>> start Given data
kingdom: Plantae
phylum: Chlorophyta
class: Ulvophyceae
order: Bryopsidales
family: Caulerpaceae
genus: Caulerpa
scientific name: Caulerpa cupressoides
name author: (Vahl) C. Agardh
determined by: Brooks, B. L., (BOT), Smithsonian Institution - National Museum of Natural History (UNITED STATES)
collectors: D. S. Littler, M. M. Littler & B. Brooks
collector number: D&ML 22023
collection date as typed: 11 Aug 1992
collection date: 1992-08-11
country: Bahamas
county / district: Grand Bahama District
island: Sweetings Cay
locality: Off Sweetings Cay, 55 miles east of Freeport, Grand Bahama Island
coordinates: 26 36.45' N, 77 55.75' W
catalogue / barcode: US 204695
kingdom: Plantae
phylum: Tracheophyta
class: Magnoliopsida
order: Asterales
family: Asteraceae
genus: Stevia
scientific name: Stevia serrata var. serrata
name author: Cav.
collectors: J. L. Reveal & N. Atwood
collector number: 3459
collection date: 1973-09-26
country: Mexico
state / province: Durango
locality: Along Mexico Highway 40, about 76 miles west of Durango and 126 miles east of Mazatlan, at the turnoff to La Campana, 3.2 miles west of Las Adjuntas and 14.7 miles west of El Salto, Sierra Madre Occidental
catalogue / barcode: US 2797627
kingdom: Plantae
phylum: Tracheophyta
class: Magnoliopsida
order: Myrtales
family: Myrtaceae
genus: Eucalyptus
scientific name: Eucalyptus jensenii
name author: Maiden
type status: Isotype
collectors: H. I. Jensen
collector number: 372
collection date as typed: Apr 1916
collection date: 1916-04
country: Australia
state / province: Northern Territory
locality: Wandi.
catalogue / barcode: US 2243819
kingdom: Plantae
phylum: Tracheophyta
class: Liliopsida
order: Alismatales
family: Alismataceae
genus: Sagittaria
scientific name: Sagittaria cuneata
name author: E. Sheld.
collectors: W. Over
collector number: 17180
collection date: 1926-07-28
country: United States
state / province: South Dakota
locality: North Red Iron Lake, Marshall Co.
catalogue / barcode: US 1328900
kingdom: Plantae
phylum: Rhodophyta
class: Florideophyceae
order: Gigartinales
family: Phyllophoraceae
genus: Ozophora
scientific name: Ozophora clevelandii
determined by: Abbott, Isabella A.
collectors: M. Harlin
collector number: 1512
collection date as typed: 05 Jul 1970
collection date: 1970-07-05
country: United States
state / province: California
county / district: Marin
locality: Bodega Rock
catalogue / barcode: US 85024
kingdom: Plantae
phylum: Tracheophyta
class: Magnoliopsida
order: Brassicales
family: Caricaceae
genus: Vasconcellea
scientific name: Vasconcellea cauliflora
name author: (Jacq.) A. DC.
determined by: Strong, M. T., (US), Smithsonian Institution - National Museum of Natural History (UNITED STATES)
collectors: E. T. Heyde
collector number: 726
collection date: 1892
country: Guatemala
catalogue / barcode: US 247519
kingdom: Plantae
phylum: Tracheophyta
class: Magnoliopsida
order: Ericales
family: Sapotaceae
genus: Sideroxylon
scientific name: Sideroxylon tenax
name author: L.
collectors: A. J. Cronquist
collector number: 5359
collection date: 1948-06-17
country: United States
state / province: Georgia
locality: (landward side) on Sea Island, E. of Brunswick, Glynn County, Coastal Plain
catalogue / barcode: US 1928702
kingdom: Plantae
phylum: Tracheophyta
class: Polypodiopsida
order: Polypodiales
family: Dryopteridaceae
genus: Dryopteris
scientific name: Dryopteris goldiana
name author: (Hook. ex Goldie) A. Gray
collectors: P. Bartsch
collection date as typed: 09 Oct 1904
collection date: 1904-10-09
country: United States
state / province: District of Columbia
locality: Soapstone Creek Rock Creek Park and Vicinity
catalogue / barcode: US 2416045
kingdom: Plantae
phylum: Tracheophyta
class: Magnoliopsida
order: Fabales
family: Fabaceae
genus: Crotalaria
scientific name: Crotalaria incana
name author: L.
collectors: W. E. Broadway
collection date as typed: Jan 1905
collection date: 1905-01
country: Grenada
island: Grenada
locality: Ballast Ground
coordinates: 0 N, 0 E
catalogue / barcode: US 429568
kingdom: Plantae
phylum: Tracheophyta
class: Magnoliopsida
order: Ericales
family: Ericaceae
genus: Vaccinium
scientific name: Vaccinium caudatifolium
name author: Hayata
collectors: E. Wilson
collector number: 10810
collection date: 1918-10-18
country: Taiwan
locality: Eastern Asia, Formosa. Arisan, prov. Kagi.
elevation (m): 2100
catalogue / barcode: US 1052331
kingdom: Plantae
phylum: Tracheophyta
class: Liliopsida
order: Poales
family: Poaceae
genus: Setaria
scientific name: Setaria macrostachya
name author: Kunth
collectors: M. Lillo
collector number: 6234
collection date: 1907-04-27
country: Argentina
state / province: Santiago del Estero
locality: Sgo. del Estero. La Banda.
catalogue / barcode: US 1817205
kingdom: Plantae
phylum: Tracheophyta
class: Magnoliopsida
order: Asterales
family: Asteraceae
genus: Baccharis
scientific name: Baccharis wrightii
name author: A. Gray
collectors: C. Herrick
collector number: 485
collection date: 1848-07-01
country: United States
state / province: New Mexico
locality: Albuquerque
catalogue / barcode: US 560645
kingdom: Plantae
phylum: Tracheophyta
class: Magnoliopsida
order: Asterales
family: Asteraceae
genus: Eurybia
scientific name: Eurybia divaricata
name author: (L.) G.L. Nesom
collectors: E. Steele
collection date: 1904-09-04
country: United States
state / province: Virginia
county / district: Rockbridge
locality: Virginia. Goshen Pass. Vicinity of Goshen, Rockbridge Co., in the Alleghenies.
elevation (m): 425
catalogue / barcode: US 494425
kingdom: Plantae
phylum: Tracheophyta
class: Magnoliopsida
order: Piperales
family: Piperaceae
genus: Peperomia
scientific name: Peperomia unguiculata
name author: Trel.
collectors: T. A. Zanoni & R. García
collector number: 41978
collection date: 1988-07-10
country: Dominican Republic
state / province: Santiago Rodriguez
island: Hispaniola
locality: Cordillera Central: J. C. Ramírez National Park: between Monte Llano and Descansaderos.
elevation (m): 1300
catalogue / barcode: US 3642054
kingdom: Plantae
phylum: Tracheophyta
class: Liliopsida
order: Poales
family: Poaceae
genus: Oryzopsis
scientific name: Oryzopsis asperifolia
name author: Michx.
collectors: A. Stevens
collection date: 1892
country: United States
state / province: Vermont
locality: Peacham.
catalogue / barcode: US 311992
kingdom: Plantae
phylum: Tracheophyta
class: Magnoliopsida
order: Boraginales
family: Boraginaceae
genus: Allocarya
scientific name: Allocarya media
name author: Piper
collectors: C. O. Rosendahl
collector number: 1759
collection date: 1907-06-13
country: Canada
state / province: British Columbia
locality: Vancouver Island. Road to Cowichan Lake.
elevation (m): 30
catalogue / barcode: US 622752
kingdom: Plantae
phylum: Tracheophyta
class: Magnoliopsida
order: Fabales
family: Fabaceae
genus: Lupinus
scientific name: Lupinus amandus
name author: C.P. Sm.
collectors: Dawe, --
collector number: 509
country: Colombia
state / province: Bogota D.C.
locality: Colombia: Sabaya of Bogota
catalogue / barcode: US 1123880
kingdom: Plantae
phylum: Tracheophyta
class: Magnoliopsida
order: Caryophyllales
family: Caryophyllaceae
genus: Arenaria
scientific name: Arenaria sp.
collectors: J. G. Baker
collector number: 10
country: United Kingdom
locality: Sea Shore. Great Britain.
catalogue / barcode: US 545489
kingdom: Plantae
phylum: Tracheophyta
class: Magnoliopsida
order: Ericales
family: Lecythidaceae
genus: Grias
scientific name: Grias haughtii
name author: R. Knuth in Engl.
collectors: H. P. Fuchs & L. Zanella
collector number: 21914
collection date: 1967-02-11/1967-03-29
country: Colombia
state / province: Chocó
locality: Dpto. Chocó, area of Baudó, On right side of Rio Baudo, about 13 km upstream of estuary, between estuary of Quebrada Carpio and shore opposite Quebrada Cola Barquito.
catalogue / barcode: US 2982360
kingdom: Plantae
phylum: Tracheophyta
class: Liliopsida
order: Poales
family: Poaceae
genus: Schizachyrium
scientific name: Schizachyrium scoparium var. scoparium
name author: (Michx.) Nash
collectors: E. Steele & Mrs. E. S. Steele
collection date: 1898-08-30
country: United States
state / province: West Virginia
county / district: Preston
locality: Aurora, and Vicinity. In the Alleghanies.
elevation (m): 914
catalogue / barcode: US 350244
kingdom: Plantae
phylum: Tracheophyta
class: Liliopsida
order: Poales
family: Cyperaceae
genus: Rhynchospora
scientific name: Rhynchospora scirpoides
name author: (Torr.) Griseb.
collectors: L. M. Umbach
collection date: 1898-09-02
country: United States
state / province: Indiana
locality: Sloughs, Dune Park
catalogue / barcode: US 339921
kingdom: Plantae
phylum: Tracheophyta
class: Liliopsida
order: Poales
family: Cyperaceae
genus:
>> end Given data
### [Requirements]
Copy out the lines of the records word for word, starting at the line that contains "catalogue / barcode: US 85024" and ending at the line that contains "scientific name: Dryopteris goldiana", with both of those lines included.

### [Problem solution]
catalogue / barcode: US 85024
kingdom: Plantae
phylum: Tracheophyta
class: Magnoliopsida
order: Brassicales
family: Caricaceae
genus: Vasconcellea
scientific name: Vasconcellea cauliflora
name author: (Jacq.) A. DC.
determined by: Strong, M. T., (US), Smithsonian Institution - National Museum of Natural History (UNITED STATES)
collectors: E. T. Heyde
collector number: 726
collection date: 1892
country: Guatemala
catalogue / barcode: US 247519
kingdom: Plantae
phylum: Tracheophyta
class: Magnoliopsida
order: Ericales
family: Sapotaceae
genus: Sideroxylon
scientific name: Sideroxylon tenax
name author: L.
collectors: A. J. Cronquist
collector number: 5359
collection date: 1948-06-17
country: United States
state / province: Georgia
locality: (landward side) on Sea Island, E. of Brunswick, Glynn County, Coastal Plain
catalogue / barcode: US 1928702
kingdom: Plantae
phylum: Tracheophyta
class: Polypodiopsida
order: Polypodiales
family: Dryopteridaceae
genus: Dryopteris
scientific name: Dryopteris goldiana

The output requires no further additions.